Nothing outside the range is wanted. Repeat exactly the lines below from the one with "text_box [1605, 751, 1877, 888]" through the one with "text_box [540, 900, 760, 1040]".

> THE DATA
═══

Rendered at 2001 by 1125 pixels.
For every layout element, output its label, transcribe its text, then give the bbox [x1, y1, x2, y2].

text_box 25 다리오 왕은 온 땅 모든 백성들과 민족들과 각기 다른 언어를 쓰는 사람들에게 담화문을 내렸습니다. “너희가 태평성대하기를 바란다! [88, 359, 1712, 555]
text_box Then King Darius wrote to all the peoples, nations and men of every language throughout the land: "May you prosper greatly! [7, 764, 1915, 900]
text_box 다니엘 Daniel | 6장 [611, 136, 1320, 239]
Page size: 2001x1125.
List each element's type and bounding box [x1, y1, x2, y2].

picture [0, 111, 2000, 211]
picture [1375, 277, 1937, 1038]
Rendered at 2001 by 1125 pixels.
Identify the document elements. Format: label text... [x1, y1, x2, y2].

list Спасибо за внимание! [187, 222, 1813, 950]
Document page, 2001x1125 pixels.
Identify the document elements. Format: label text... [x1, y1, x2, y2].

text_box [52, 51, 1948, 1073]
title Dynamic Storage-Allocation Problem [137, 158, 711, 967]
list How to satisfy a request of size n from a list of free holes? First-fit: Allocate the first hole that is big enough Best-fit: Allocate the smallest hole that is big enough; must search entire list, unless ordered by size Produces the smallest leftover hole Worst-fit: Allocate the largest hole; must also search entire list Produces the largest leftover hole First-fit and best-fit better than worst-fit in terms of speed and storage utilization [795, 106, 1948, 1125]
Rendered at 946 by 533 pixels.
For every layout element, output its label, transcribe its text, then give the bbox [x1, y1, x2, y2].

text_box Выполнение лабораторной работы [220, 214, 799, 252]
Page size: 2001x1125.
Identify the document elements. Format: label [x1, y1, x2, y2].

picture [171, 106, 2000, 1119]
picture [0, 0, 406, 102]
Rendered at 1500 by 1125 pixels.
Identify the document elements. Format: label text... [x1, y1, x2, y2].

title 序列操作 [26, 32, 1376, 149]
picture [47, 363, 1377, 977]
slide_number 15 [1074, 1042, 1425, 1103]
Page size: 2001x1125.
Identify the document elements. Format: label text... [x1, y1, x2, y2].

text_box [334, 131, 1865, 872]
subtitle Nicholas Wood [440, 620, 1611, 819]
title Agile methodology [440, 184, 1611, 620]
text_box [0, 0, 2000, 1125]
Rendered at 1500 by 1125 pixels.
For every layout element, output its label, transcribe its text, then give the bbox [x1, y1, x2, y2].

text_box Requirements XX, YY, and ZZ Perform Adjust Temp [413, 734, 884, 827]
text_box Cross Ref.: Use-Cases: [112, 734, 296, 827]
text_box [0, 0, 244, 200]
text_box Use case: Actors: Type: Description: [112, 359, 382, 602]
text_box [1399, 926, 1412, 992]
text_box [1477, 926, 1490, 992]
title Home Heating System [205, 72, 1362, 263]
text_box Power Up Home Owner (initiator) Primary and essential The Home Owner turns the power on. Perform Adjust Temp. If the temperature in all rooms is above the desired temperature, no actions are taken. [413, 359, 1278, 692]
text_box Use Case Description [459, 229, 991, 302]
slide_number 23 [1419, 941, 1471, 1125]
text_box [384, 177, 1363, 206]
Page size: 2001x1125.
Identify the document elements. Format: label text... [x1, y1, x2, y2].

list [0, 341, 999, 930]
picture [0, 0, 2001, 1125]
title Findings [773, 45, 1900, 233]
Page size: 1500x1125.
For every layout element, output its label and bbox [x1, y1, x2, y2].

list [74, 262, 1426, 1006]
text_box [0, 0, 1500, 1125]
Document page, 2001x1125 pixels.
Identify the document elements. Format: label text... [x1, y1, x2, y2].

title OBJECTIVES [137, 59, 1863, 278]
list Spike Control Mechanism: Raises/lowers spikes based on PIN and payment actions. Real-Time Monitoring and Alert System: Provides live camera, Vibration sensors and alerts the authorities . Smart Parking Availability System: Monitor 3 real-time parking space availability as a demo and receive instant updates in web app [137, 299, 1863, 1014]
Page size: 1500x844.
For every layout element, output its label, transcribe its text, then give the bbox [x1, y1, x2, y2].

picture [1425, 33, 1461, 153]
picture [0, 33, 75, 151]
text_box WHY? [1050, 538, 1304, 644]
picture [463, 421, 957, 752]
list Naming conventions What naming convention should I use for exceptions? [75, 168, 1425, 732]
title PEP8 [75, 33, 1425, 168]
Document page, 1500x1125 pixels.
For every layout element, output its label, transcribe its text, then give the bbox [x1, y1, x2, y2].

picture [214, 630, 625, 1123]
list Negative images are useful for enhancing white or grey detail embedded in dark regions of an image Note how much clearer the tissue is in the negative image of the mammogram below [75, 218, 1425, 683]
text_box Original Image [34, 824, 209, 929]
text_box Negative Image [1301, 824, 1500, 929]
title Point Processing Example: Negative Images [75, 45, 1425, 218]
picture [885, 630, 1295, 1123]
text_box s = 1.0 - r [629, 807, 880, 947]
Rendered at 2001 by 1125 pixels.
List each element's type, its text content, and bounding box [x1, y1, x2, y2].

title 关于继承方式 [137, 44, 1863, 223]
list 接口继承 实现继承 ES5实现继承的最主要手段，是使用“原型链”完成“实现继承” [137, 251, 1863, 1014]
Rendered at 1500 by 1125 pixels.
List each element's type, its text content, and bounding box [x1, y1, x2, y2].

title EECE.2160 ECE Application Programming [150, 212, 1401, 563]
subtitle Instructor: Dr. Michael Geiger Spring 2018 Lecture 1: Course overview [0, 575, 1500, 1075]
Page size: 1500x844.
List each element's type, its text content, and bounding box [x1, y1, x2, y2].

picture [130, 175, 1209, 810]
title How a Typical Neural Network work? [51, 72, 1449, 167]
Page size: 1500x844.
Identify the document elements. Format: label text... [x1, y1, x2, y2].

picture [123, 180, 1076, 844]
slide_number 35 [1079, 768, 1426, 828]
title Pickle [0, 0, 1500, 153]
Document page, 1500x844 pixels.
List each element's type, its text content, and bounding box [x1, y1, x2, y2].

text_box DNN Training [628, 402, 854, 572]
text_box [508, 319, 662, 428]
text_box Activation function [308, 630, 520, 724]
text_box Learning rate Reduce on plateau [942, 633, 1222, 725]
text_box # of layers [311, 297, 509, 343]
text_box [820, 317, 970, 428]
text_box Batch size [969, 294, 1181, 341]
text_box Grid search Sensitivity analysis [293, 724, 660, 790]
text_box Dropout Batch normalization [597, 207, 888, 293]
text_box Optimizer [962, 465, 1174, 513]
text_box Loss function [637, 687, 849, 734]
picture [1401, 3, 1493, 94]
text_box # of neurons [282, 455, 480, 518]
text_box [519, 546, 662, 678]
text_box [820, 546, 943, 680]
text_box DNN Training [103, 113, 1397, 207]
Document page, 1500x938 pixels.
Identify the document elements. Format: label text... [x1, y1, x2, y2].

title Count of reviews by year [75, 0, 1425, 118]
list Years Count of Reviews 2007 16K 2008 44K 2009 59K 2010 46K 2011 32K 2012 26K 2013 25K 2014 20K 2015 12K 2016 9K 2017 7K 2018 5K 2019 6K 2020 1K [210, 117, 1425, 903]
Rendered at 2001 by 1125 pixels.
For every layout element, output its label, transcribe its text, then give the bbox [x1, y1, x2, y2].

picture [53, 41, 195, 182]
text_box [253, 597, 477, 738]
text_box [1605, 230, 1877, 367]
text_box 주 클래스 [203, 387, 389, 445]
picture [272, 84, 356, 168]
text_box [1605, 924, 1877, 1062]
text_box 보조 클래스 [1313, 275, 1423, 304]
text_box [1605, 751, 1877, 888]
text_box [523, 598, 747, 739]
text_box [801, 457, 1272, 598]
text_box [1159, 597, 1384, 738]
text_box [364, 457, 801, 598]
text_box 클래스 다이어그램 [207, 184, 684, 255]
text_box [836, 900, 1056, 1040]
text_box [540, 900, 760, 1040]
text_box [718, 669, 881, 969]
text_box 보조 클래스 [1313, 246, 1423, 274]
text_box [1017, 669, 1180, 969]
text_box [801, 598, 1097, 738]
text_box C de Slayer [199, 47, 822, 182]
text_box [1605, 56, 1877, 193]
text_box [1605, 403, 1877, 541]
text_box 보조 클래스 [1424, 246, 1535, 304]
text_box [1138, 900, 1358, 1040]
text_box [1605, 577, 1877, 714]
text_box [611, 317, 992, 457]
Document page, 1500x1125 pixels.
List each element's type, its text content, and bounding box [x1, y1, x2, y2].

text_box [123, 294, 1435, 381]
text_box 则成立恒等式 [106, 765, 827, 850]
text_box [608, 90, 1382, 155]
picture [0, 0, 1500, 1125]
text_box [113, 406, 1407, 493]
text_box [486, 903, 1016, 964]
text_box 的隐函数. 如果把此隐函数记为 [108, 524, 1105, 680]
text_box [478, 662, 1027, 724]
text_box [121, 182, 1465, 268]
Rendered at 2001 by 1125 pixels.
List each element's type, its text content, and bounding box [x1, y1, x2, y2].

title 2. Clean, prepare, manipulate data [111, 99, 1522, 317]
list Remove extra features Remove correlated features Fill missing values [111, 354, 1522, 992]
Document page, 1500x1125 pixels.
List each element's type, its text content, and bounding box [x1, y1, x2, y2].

═══

> TASK OUTPUT
text_box [1605, 751, 1877, 888]
text_box [523, 598, 747, 739]
text_box [801, 457, 1272, 598]
text_box [1159, 597, 1384, 738]
text_box [364, 457, 801, 598]
text_box 클래스 다이어그램 [207, 184, 684, 255]
text_box [836, 900, 1056, 1040]
text_box [540, 900, 760, 1040]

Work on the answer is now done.